## What is required:
Retype the lines below exactly, starting with the line that contains "collector number: 5351" and going on through the line that contains "locality: Charopampa b. Mapiri", both included.

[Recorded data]
━━━━━━━━
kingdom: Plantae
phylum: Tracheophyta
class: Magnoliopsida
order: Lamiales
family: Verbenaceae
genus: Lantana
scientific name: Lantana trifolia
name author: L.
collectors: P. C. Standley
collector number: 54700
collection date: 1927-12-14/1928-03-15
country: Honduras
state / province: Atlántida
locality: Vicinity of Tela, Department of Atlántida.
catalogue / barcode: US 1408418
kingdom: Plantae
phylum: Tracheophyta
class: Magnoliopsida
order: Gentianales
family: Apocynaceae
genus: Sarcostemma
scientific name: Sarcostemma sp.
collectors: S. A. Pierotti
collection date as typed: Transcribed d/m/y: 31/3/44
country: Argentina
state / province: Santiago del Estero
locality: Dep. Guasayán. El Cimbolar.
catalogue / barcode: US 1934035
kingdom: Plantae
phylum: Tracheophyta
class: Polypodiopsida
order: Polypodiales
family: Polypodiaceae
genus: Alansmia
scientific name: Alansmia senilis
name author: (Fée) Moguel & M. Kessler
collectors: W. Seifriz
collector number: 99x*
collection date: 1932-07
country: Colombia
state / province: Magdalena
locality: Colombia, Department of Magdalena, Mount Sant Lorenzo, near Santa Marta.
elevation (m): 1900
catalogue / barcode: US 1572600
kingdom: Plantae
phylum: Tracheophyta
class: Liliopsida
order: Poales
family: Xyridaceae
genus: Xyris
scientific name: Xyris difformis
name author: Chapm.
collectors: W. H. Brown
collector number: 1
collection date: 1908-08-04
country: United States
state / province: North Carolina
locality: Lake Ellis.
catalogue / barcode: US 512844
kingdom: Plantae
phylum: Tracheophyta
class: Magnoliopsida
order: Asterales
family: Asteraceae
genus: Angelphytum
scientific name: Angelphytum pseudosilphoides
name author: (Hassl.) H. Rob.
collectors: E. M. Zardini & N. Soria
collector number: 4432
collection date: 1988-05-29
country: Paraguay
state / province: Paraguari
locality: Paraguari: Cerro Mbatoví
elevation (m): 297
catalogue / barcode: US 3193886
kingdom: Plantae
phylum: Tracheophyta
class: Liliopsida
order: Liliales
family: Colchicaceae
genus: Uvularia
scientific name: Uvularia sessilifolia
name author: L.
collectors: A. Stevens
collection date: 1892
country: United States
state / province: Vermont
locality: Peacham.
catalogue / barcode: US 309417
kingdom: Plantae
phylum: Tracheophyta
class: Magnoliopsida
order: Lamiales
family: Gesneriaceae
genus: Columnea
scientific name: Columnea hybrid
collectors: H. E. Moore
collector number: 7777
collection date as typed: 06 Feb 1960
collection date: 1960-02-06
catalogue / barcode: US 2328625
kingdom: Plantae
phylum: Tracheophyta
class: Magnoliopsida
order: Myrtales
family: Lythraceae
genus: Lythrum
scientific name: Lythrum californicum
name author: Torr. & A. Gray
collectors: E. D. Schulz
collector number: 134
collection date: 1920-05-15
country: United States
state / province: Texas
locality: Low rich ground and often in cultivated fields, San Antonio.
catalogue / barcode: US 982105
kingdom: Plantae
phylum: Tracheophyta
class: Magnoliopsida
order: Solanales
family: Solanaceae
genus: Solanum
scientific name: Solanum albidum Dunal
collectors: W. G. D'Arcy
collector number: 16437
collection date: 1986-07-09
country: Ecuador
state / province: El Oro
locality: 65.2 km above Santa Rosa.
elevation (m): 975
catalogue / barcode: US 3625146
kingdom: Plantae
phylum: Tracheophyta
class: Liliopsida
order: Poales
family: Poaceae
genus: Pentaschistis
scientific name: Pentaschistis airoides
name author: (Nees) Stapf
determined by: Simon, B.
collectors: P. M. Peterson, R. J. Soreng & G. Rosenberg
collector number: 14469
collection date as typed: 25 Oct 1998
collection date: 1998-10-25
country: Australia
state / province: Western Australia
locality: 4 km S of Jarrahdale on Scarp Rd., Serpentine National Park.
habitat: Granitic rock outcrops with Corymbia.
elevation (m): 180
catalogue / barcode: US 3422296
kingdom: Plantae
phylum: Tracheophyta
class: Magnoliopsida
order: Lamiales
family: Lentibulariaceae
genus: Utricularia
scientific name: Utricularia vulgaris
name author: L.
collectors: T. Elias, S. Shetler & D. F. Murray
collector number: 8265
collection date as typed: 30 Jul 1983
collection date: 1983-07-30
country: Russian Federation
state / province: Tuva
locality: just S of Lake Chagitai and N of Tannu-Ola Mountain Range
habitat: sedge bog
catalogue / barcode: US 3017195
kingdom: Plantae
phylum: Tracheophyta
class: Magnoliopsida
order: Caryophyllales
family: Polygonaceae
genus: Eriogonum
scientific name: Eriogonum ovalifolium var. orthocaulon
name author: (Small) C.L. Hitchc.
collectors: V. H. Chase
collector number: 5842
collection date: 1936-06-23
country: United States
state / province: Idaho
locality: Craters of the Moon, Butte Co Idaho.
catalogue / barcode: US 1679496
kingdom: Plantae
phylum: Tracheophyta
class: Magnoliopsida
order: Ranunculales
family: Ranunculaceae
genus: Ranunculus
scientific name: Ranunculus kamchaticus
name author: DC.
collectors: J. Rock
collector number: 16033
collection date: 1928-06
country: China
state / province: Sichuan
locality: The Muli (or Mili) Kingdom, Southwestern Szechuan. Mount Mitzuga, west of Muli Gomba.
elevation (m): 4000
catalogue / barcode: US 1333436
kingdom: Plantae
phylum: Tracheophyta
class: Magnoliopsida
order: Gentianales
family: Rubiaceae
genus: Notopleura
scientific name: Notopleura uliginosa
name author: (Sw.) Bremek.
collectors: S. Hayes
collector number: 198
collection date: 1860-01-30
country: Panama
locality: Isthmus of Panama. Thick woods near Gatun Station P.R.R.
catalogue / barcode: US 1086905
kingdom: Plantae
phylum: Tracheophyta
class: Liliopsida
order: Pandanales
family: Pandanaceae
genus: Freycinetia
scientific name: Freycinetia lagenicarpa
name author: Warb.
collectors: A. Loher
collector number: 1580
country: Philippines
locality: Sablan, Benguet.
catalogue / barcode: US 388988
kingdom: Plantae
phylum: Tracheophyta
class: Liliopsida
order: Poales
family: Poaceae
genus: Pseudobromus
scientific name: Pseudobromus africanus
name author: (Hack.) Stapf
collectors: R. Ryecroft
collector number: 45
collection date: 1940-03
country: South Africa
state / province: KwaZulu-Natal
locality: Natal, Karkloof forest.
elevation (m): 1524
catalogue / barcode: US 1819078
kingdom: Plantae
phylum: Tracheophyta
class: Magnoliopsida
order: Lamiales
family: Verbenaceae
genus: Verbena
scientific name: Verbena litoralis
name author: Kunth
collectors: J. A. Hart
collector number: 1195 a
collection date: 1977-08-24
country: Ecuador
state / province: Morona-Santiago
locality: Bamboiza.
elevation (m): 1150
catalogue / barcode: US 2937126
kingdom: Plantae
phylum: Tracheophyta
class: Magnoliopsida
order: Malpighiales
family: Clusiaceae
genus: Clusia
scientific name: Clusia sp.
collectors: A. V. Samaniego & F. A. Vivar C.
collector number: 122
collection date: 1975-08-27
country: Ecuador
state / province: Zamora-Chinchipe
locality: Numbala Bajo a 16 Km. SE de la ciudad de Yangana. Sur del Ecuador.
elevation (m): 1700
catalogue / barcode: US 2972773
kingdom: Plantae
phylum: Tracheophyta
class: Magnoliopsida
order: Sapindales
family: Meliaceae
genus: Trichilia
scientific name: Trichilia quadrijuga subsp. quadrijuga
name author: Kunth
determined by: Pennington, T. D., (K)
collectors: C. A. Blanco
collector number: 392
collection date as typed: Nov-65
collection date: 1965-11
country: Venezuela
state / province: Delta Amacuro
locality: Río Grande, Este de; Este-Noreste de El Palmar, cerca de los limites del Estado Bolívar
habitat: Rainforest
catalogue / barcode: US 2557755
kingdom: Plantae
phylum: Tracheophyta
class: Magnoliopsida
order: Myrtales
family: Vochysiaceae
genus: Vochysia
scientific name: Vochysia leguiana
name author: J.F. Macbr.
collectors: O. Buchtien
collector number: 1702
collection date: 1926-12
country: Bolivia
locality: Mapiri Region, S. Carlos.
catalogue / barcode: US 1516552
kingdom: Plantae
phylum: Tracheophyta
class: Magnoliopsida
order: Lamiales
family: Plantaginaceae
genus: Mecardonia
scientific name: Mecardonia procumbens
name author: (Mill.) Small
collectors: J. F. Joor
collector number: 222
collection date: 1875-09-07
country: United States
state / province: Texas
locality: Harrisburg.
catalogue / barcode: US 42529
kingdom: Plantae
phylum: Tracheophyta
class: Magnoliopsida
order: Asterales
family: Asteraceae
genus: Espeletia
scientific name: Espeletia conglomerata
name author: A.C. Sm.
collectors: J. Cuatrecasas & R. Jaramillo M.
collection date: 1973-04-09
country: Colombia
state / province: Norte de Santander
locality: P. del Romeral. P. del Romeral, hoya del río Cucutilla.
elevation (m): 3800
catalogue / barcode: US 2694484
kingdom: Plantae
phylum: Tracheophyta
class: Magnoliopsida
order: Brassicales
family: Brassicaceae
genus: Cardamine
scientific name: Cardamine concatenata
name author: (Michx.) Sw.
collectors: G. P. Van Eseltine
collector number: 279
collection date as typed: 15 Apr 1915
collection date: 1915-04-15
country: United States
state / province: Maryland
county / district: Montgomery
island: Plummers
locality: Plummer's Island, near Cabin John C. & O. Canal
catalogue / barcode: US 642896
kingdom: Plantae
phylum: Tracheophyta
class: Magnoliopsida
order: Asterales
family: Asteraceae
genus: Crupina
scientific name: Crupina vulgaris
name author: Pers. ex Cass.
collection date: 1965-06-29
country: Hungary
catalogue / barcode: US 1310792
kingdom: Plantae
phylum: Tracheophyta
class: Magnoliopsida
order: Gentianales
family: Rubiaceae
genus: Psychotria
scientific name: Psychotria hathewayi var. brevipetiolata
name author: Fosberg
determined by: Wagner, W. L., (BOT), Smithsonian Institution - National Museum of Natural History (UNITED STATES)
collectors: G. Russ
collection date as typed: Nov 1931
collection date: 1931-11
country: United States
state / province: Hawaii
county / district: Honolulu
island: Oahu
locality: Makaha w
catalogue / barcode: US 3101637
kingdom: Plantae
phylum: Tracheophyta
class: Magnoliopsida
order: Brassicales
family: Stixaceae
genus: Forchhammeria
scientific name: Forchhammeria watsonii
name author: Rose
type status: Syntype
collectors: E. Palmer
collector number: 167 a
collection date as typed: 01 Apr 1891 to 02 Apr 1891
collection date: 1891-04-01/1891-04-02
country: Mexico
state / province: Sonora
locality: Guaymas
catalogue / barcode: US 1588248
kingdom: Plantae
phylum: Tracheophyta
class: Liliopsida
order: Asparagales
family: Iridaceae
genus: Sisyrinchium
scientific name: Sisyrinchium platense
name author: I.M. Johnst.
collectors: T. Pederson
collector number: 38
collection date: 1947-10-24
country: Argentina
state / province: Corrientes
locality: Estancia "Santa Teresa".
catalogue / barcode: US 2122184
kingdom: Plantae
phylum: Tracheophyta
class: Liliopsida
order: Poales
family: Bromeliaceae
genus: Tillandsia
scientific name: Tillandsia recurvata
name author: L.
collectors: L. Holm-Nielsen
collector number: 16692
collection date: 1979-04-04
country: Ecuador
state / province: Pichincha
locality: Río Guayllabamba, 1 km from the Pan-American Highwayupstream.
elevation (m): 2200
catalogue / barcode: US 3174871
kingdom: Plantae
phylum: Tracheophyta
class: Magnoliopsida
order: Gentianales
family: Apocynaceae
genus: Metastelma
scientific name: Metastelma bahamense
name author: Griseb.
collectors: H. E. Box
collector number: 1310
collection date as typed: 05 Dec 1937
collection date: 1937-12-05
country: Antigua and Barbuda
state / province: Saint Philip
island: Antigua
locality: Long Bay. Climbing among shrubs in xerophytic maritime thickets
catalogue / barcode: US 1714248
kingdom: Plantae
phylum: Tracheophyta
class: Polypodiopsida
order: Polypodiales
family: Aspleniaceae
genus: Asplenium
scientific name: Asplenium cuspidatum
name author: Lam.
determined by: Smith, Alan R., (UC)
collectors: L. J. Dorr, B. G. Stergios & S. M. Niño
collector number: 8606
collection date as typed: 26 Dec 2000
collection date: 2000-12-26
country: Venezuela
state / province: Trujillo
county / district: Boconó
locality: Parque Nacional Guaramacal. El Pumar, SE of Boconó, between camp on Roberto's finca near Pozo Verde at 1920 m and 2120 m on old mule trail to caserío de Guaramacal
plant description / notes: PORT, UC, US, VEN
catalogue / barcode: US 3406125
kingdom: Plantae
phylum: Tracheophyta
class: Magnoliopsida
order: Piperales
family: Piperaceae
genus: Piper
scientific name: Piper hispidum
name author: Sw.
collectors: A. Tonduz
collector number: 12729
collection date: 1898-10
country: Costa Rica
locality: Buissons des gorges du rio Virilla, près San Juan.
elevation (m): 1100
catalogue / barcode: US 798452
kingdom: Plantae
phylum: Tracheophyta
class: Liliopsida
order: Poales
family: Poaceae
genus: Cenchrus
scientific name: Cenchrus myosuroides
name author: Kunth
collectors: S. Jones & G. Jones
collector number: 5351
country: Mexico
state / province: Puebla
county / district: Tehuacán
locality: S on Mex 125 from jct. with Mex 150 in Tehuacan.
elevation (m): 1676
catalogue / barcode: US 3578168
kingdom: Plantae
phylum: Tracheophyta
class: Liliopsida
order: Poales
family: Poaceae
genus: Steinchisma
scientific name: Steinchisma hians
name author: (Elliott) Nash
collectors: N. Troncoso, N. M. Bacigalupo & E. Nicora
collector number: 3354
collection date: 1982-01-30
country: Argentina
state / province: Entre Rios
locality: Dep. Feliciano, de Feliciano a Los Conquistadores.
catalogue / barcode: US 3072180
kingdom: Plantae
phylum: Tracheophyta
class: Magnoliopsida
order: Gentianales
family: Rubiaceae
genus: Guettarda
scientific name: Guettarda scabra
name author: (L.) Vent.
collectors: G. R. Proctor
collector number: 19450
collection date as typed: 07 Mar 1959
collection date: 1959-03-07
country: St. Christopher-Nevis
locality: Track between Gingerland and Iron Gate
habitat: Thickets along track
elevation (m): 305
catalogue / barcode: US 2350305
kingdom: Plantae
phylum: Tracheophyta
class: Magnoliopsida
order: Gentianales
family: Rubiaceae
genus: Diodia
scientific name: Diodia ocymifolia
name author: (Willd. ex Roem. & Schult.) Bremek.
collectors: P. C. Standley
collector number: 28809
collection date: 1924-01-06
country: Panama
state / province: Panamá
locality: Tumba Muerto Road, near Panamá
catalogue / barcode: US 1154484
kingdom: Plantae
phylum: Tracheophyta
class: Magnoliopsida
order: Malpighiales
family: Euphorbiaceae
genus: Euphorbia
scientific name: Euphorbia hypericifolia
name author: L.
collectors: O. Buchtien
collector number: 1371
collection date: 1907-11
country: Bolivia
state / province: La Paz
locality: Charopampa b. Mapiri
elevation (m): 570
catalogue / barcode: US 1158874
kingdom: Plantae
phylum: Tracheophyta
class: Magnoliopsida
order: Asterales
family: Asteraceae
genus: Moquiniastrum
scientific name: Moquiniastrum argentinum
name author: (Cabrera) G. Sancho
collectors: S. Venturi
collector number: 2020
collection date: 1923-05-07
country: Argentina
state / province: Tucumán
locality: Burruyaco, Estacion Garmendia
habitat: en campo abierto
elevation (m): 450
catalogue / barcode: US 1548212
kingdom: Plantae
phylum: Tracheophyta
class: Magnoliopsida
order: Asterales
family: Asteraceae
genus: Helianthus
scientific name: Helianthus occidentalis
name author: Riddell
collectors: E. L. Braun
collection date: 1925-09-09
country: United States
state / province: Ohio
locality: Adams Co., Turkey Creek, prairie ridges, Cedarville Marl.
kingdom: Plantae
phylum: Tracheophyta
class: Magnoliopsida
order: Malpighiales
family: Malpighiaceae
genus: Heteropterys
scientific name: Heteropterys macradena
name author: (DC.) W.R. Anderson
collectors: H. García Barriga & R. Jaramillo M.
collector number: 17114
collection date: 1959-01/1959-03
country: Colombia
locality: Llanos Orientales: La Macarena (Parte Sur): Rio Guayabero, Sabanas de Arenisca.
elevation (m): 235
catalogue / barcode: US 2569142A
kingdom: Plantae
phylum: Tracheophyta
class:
━━━━━━━━
## The answer:
collector number: 5351
country: Mexico
state / province: Puebla
county / district: Tehuacán
locality: S on Mex 125 from jct. with Mex 150 in Tehuacan.
elevation (m): 1676
catalogue / barcode: US 3578168
kingdom: Plantae
phylum: Tracheophyta
class: Liliopsida
order: Poales
family: Poaceae
genus: Steinchisma
scientific name: Steinchisma hians
name author: (Elliott) Nash
collectors: N. Troncoso, N. M. Bacigalupo & E. Nicora
collector number: 3354
collection date: 1982-01-30
country: Argentina
state / province: Entre Rios
locality: Dep. Feliciano, de Feliciano a Los Conquistadores.
catalogue / barcode: US 3072180
kingdom: Plantae
phylum: Tracheophyta
class: Magnoliopsida
order: Gentianales
family: Rubiaceae
genus: Guettarda
scientific name: Guettarda scabra
name author: (L.) Vent.
collectors: G. R. Proctor
collector number: 19450
collection date as typed: 07 Mar 1959
collection date: 1959-03-07
country: St. Christopher-Nevis
locality: Track between Gingerland and Iron Gate
habitat: Thickets along track
elevation (m): 305
catalogue / barcode: US 2350305
kingdom: Plantae
phylum: Tracheophyta
class: Magnoliopsida
order: Gentianales
family: Rubiaceae
genus: Diodia
scientific name: Diodia ocymifolia
name author: (Willd. ex Roem. & Schult.) Bremek.
collectors: P. C. Standley
collector number: 28809
collection date: 1924-01-06
country: Panama
state / province: Panamá
locality: Tumba Muerto Road, near Panamá
catalogue / barcode: US 1154484
kingdom: Plantae
phylum: Tracheophyta
class: Magnoliopsida
order: Malpighiales
family: Euphorbiaceae
genus: Euphorbia
scientific name: Euphorbia hypericifolia
name author: L.
collectors: O. Buchtien
collector number: 1371
collection date: 1907-11
country: Bolivia
state / province: La Paz
locality: Charopampa b. Mapiri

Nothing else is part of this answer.